According to White, Officer Allred was concerned Miller did not know what time she took her medication.  

“Her driving pattern and her confusion about not knowing what time of day it was,” led to a series of field sobriety tests, to which she failed, according to White. “She [Miller] demonstrated she had nystagmus, which is a sign of someone being on a substance.” 

Miller was then arrested and taken to the station. 

Why the darkroom?

It was when Officer Allred took Donna Miller into a darkroom for more testing that Miller became frightened. 

“She was taken into the darkroom,” White said “so that a specialized drug recognition expert from the Utah Highway Patrol could conduct further tests,” that had to be done without light. 

“He also indicated that he believed Donna was impaired,” White said.
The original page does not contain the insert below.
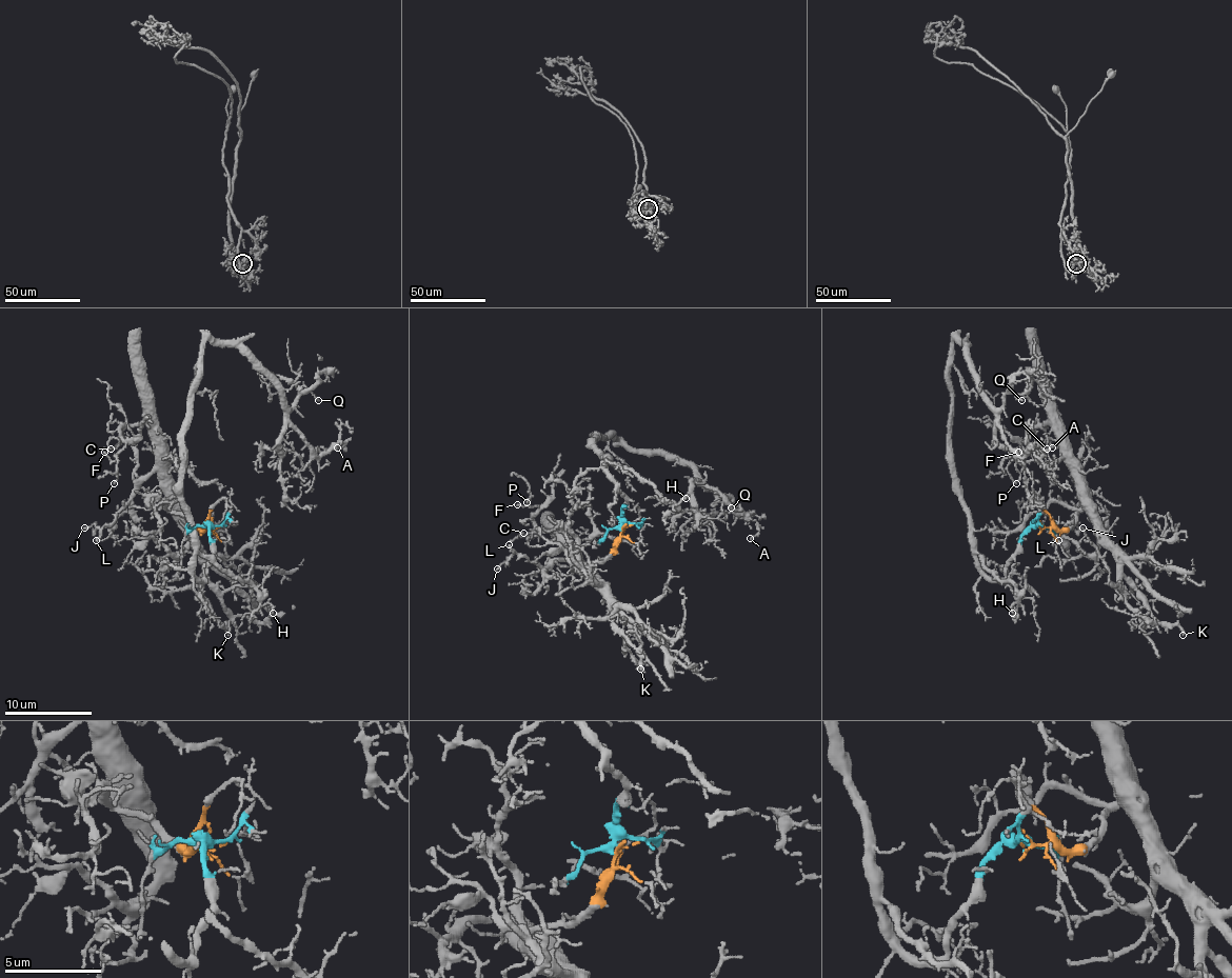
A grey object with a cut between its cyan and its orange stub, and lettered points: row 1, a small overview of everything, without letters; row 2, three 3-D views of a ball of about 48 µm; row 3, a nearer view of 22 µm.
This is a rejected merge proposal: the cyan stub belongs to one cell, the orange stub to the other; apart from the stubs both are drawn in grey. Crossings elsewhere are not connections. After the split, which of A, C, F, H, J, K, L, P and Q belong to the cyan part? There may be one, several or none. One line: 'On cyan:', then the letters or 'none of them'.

Authorities administered a blood test, which Miller also passed.

However, “blood tests only screen for a limited number of medications it screens for,” explained White. “Just because a toxicology report comes back negative does not mean there’s no drug in the system,” said White.  

White does not believe that Officer Allred’s actions were prompted by racial bias. And stated Murray City already conducts training, “particularly and especially,” she told Inside Sources, “racial bias training.”

“It will become clear to the public that this was not racially motivated. The officers did exactly what they were supposed to do. The justice system will sort it through,” said White. 

Jason Groth: Miller’s Attorney

“Any defense attorney reviewing the facts of this case would be incensed at how this [traffic] stop occurred,” Jason Groth told Inside Sources guest hosts Mia Love and Scott Howell.

“If you read the officer’s police report, when he first sees Donna, there’s no mention of Donna appearing confused or that she’s the wrong way in traffic.

“The only thing you can infer is that he saw Donna at a stoplight, not moving, and based on the color of her skin decided ‘maybe I’ll check this out,'” Groth said.

According to an ACLU study, Utah has the 11th worst disparity rate in the nation for marijuana possession arrests. And the study found in Utah, a Black person is 4.9 times more likely to be arrested for marijuana possession than their white counterpart.

The excuse of a blood test not screening for every drug when the officers knew Miller was on diabetes medication, “just doesn’t make any sense,” said Groth. 

Groth argued if officers were trained on how to treat diabetics, they would differentiate an impaired driver from a diabetic issue. 

“The result of low blood sugar is a medical emergency,” said Groth, and not the time to conduct “a bunch of tests to try and find a reason to arrest somebody.”  

“The issue,” Groth said, “is policing. We need to have better training, better DUI training, better training on how people with diabetes are treated during these stops, better training on implicit bias.”